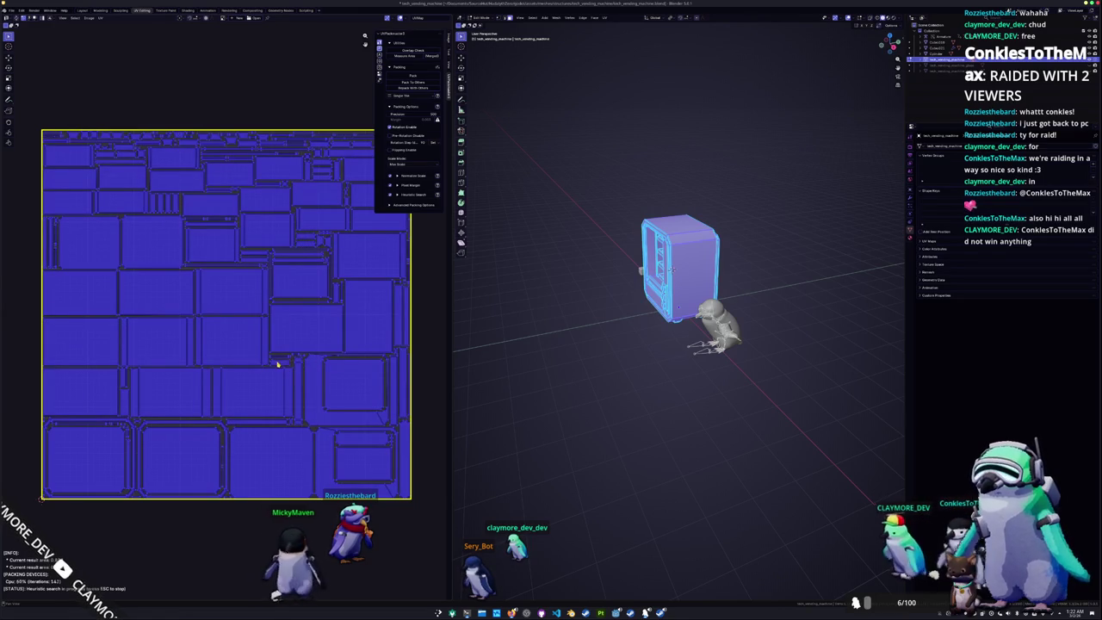
key(Tab)
middle_drag(560, 339, 583, 332)
click(614, 308)
scroll(614, 308, up, 2)
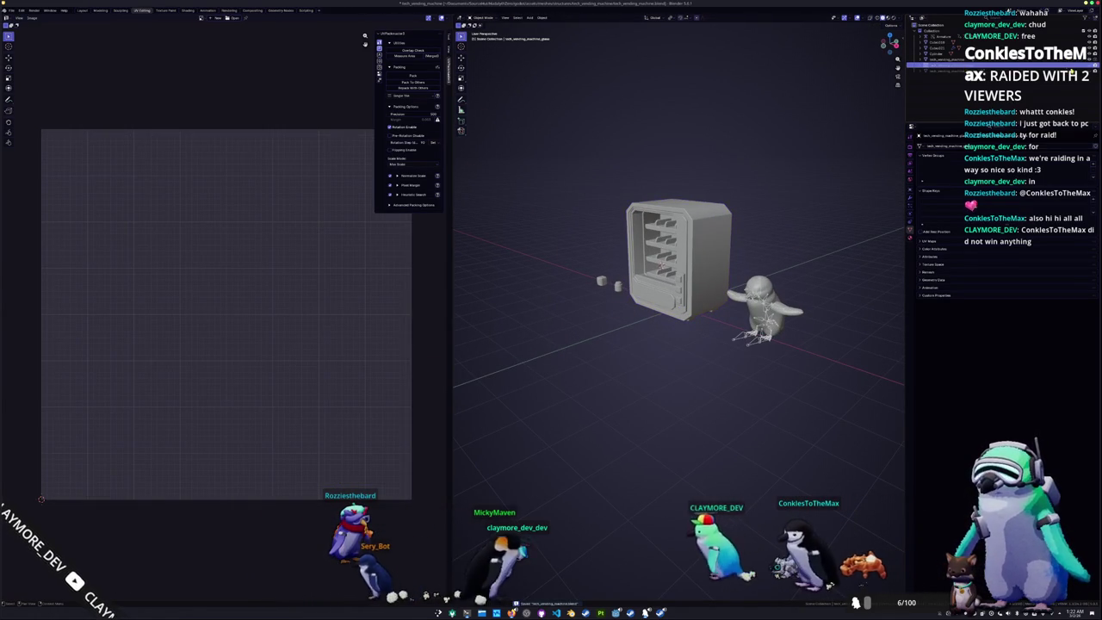
Select the machine's glass panel and all of its mesh in Edit Mode
click(660, 266)
key(Tab)
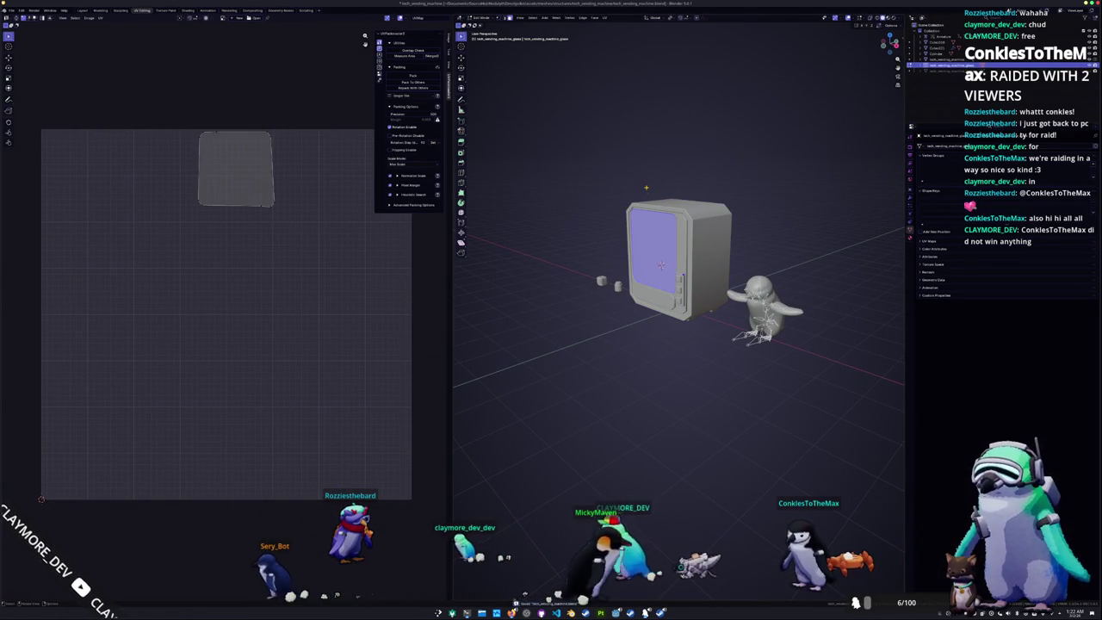
key(a)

▶ **Exercise description**
Starting at the line that contains "scroll(614, 308, up, 2)", restate every line through the end of the records exactly as written, but leave the pictures out.

▶ **Task answer**
scroll(614, 308, up, 2)
Select the machine's glass panel and all of its mesh in Edit Mode
click(660, 266)
key(Tab)
key(a)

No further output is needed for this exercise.